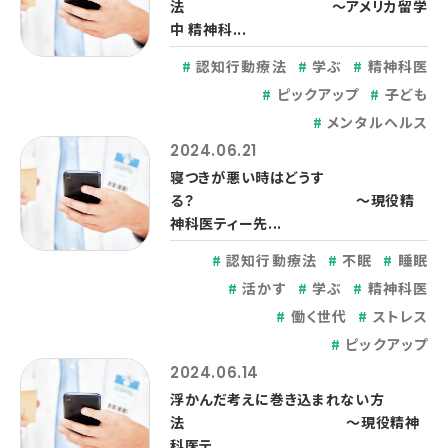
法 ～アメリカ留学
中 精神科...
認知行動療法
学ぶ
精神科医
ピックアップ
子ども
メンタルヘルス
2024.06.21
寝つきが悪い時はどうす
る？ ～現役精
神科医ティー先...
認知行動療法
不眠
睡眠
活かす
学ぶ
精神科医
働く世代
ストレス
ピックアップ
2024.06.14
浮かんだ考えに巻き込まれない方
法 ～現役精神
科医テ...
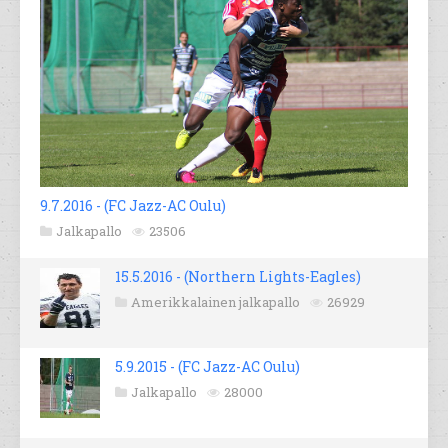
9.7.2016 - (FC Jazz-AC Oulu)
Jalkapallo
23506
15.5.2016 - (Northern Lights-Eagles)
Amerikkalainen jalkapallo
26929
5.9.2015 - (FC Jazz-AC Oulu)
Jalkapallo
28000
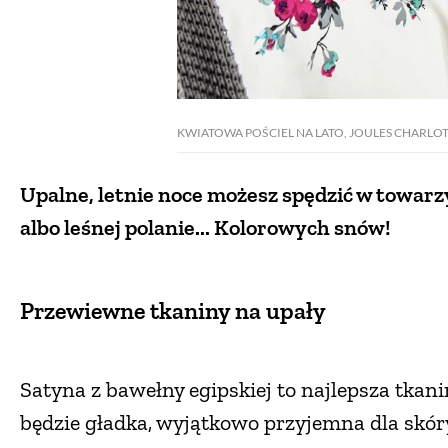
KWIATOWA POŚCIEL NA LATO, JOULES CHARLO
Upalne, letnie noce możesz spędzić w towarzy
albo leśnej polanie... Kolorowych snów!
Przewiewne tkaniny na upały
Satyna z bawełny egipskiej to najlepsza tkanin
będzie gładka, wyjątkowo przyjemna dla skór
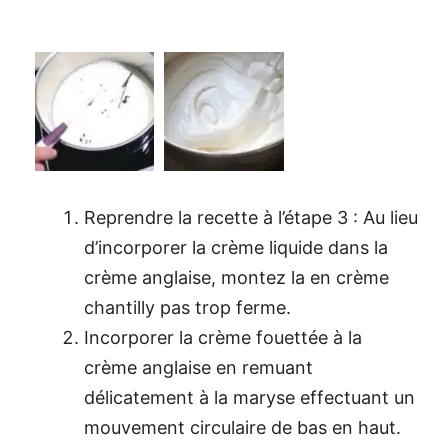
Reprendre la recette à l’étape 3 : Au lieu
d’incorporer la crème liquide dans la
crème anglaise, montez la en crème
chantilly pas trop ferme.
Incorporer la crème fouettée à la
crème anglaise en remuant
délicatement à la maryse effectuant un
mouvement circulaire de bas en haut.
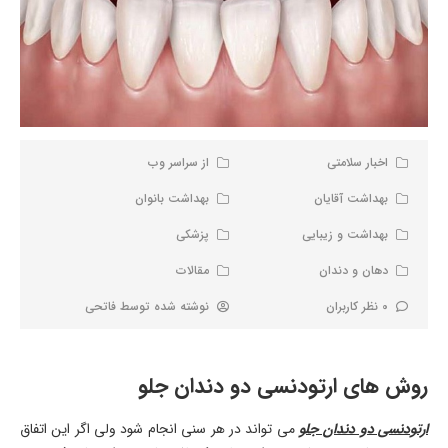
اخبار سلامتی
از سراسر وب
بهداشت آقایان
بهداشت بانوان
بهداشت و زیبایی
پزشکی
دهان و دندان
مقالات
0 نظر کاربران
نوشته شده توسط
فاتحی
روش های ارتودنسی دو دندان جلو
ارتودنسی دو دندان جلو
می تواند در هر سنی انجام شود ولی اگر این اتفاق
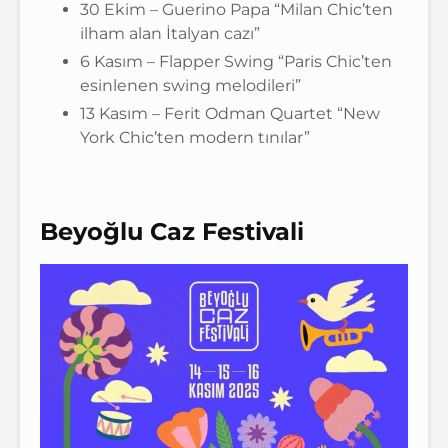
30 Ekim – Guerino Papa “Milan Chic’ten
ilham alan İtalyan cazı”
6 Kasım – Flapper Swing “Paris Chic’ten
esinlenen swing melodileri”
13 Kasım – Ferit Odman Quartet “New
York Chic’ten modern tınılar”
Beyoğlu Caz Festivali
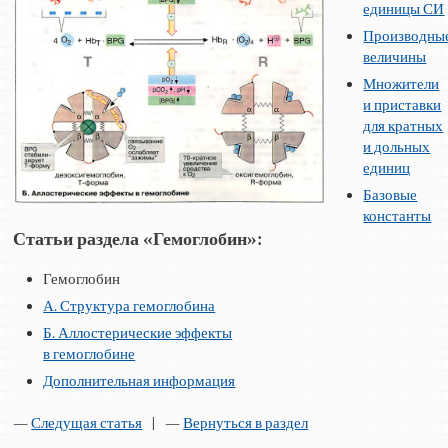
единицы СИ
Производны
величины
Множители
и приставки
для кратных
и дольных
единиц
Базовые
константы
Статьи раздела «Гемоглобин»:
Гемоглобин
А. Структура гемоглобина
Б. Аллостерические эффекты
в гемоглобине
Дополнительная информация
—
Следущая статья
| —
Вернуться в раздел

==========

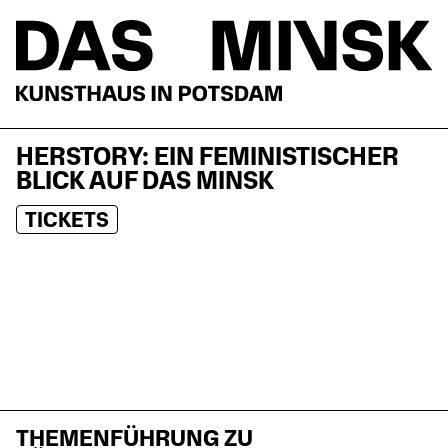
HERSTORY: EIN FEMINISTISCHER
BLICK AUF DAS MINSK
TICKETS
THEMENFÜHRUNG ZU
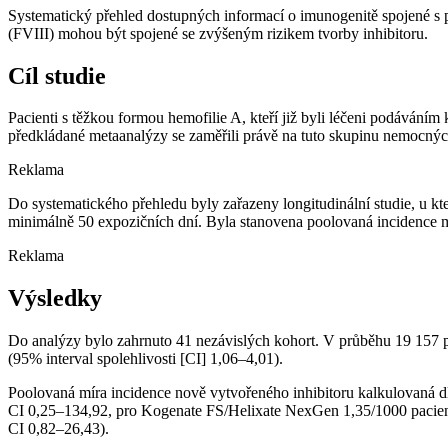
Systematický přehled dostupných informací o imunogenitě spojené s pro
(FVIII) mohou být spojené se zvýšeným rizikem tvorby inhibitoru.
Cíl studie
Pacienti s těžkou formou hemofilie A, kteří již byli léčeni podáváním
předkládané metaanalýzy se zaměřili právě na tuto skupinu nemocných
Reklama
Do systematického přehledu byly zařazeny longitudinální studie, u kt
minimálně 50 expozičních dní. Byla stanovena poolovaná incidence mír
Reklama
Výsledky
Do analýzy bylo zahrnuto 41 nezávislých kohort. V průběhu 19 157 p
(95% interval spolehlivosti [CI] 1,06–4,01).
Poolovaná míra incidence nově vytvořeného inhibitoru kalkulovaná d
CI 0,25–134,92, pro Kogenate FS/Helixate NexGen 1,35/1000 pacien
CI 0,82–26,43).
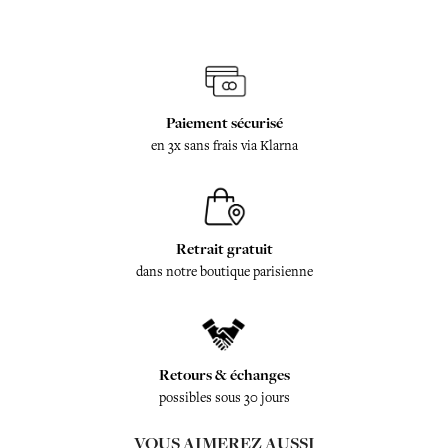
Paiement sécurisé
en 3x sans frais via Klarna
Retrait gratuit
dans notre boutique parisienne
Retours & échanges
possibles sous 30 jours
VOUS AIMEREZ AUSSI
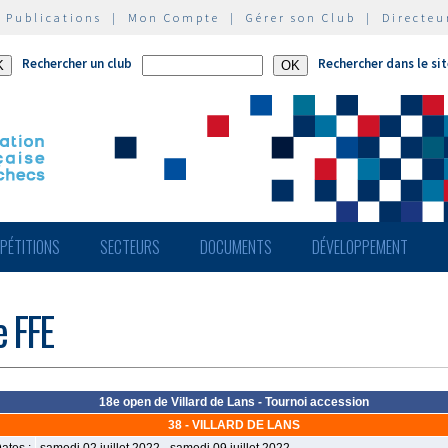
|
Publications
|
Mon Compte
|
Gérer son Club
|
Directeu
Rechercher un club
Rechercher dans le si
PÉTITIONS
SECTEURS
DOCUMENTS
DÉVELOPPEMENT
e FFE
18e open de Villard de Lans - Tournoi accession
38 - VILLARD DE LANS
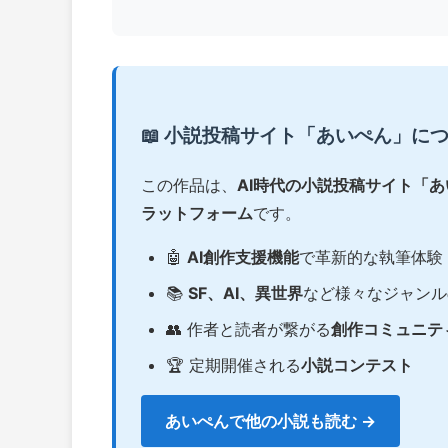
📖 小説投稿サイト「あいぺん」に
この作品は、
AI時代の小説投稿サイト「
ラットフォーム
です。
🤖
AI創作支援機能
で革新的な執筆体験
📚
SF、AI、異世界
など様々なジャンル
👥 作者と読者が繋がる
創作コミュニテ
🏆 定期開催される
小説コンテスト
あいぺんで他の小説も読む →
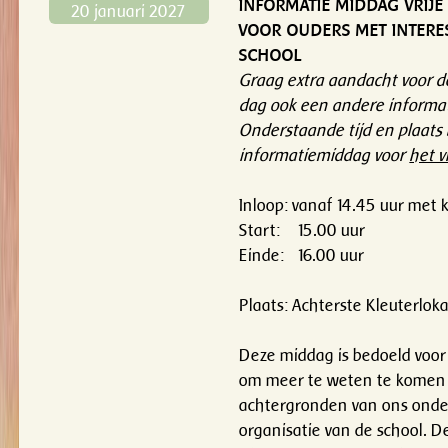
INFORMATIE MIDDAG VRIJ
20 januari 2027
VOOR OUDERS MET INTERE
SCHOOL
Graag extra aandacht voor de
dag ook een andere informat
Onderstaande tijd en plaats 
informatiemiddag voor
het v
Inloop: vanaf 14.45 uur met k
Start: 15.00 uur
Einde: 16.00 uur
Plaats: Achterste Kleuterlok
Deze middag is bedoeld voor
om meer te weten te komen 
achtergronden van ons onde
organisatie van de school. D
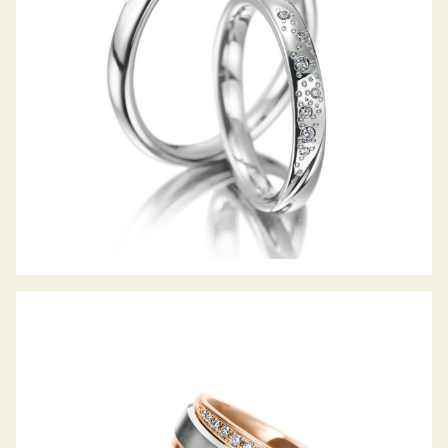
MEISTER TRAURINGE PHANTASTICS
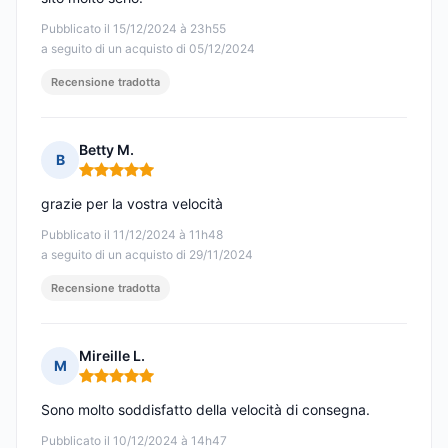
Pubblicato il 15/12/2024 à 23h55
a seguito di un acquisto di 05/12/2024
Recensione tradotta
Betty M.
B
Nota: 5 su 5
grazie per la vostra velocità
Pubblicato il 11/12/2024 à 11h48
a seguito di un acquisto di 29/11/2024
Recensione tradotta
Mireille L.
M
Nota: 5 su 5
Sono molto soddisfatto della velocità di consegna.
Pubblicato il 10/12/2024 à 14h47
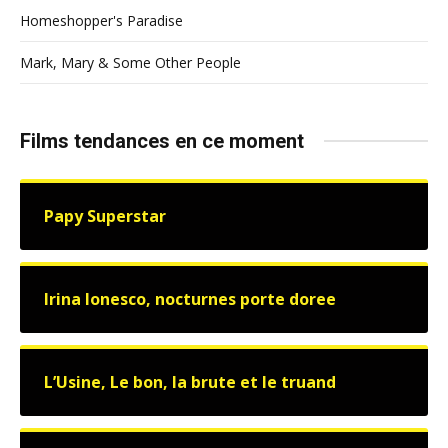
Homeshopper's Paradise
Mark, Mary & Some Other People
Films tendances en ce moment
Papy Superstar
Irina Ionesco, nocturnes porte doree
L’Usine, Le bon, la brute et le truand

==========

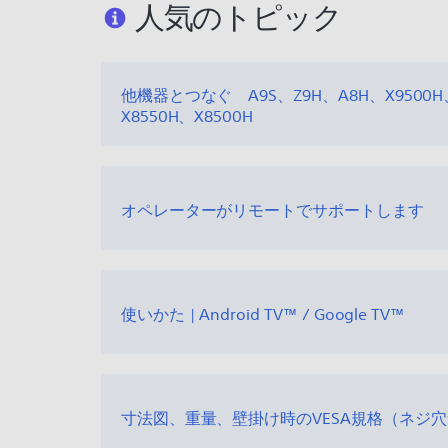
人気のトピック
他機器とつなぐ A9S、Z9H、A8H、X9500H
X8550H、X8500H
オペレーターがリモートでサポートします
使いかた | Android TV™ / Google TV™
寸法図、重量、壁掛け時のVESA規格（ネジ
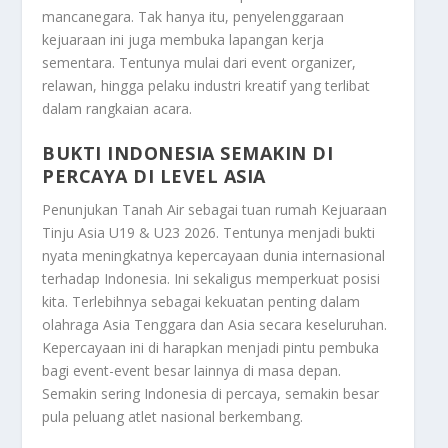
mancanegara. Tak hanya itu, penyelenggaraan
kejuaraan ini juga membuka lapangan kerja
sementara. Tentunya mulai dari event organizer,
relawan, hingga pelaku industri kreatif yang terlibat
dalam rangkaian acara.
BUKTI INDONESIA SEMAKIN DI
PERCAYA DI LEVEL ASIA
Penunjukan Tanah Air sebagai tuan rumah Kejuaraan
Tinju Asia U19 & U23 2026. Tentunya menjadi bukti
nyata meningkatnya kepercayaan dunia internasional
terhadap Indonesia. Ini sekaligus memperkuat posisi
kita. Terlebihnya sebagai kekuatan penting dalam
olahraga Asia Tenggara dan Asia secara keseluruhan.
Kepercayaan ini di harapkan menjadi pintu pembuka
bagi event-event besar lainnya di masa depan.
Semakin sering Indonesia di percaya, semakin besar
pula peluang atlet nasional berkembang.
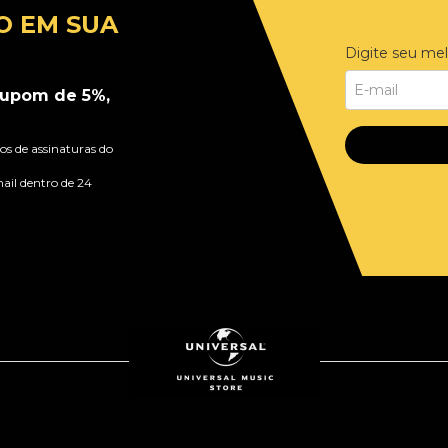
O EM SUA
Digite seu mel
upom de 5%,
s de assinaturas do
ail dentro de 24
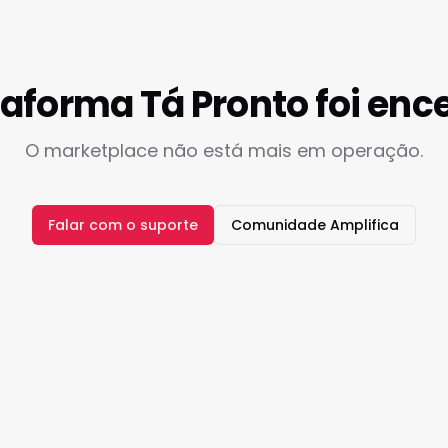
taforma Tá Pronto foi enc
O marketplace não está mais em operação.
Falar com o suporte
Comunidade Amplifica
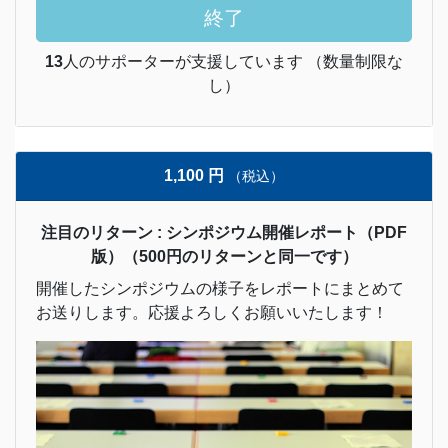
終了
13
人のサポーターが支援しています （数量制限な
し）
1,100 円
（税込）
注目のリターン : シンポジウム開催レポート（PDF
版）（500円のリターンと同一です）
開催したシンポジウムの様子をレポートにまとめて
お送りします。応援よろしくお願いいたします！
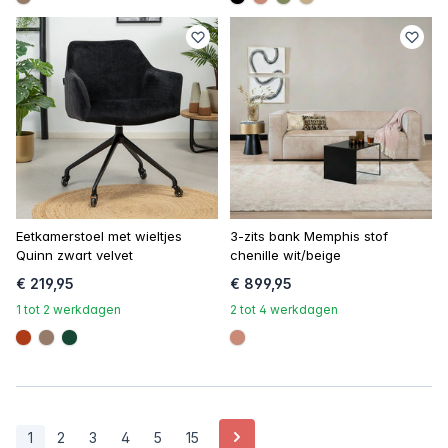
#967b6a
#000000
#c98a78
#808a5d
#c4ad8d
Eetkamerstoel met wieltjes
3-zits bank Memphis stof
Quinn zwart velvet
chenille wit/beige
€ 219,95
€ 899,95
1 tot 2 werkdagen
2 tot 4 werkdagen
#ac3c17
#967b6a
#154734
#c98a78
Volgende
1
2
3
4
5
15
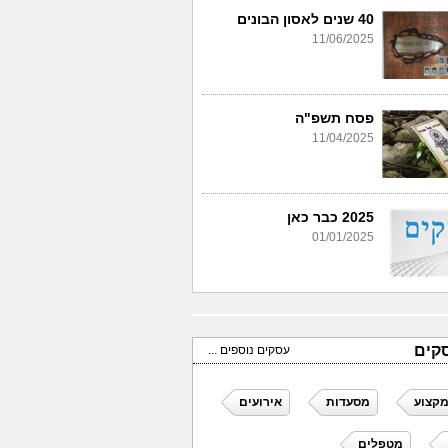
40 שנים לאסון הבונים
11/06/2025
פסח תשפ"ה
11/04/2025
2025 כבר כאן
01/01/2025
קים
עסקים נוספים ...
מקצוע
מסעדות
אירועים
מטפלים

==========

#### [Prompt]
All lines above containing the string "Pubblicato" are to be collected.

#### [Solution to this problem]
Pubblicato il 15/12/2024 à 23h55
Pubblicato il 11/12/2024 à 11h48
Pubblicato il 10/12/2024 à 14h47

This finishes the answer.